Mercurial at work
comments | Posted in scm on Friday, August 24 2007 16:04:00 GMT
So I'm slowing beginning project(s) at my new job. Something I have not asked about is version control usage in the department.
I tend to work iteratively. I create a base project with barebone features and then branch off between 2 or 3 ideas where the base project could be taken.
I have done this for a site re-design I'm working on: * get the base files from remote server - setup my own dev site of the live site
- do version of site template as-is replacing out the very little content I have to change with the new content (preserving current DOM structure 99%).
- do version of site template with absolute position div'd content areas (heavy page rework)

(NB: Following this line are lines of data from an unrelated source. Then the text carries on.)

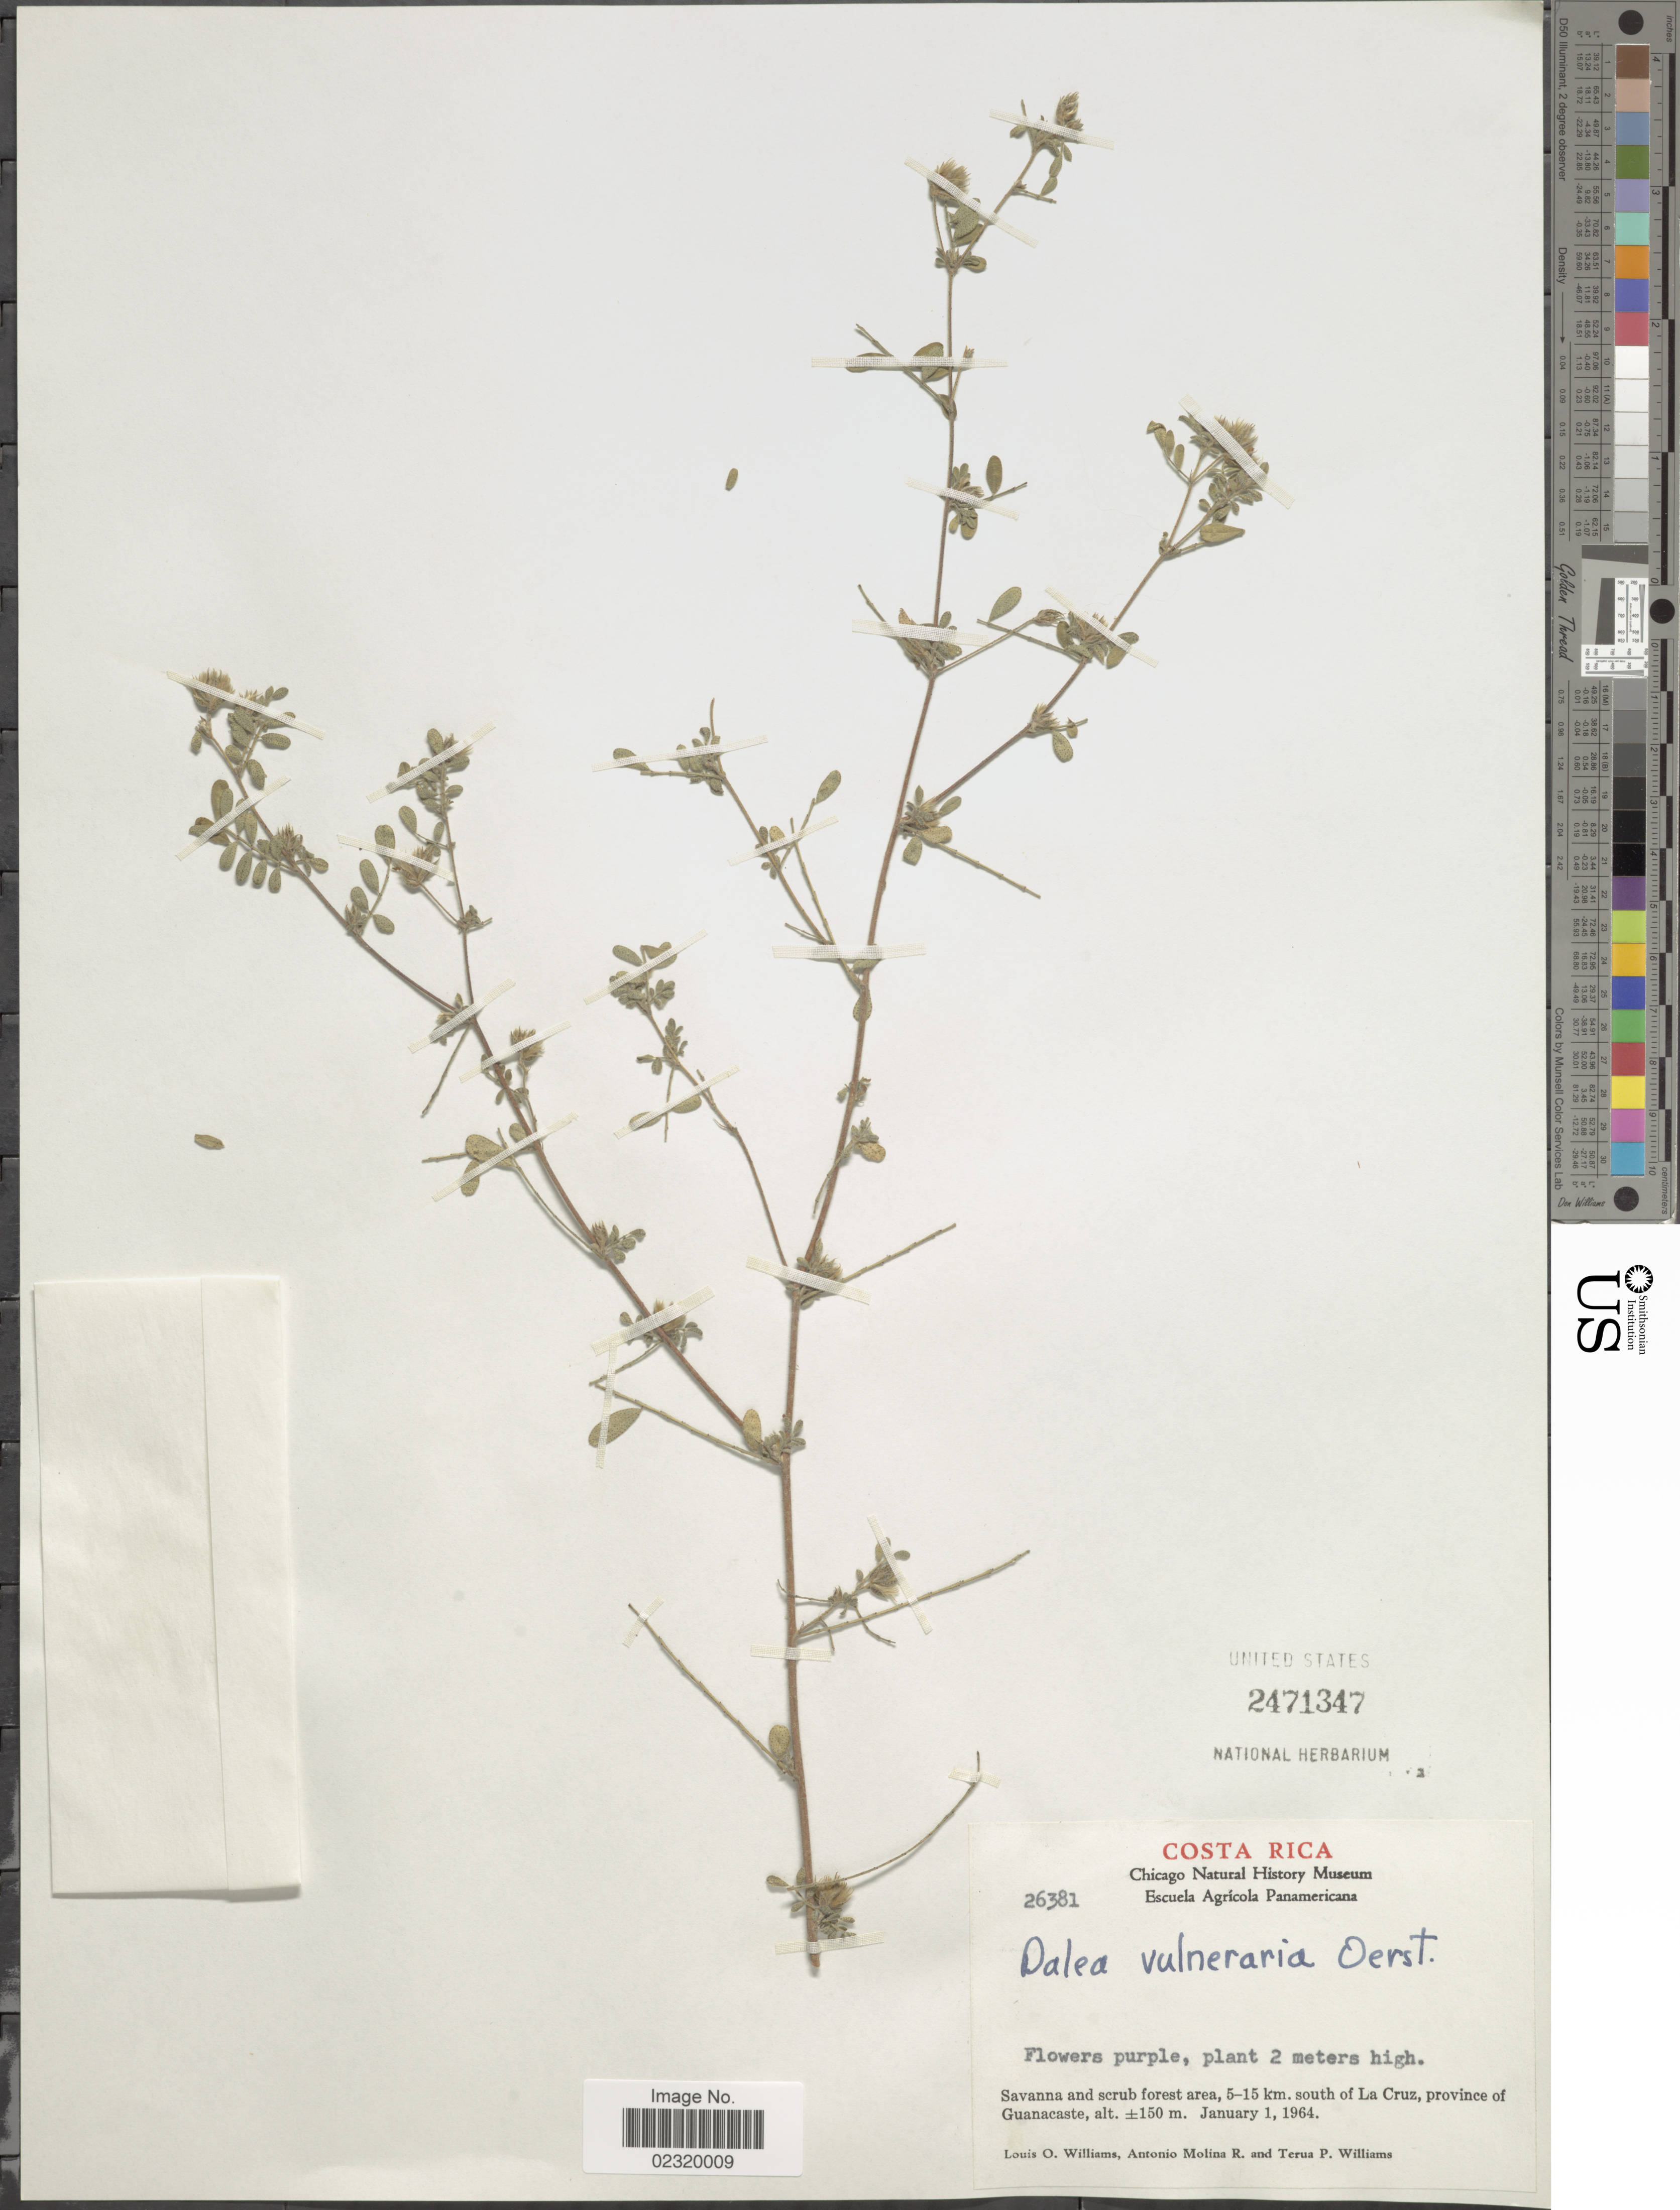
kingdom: Plantae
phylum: Tracheophyta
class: Magnoliopsida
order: Fabales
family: Fabaceae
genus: Dalea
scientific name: Dalea scandens var. vulneraria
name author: (Oerst.) Barneby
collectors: L. O. Williams, A. Molina R. & T. P. Williams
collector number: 26381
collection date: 1964-01-01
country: Costa Rica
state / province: Guanacaste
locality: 5-15 km. south of La Cruz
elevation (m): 150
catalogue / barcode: US 2471347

- do version of site template with all fluid div layout and very little images (heavy page rework)
In doing this I have essentialy created 1 project directory with 3 folders in it, a single folder for each attempt (essentially a branch for each case).
Fooie.
I'm used to jobs that have no existing version control infrastructure to work with, so I'm taking a stab and installing a SCM on my local work machine. I'm opting for Mercurial this time around the SCM tree. At my previous job posting myself and a another developer instigated the use of Subversion for all new and re-claimed projects (projects which M29 completed/shelved previously that upon new work need to be fully imported into SVN).
SVN is very useful, relatively easy to setup with Apache and web access. But, I think for a single developer my life may be slightly easier with Mercurial. It contaminates the filesystem less and I think that fact alone will make deploying code that much quicker. Especially since TortoiseSVN is not available under MacOSX and I'm still getting the whole Apple thing under my belt. I think Mercurial will be as powerful as SVN but much more out of my way as a web site administrator/designer/developer.
Depending on how my allergic reaction to Mercurial usage is ... I hope to still port my home SVN repo (yes, I use 1 biiig repo) into a Mercurial system ... and farther off making of that codebase accessible to the public (yea ... that last part is a bit of a pipe dream).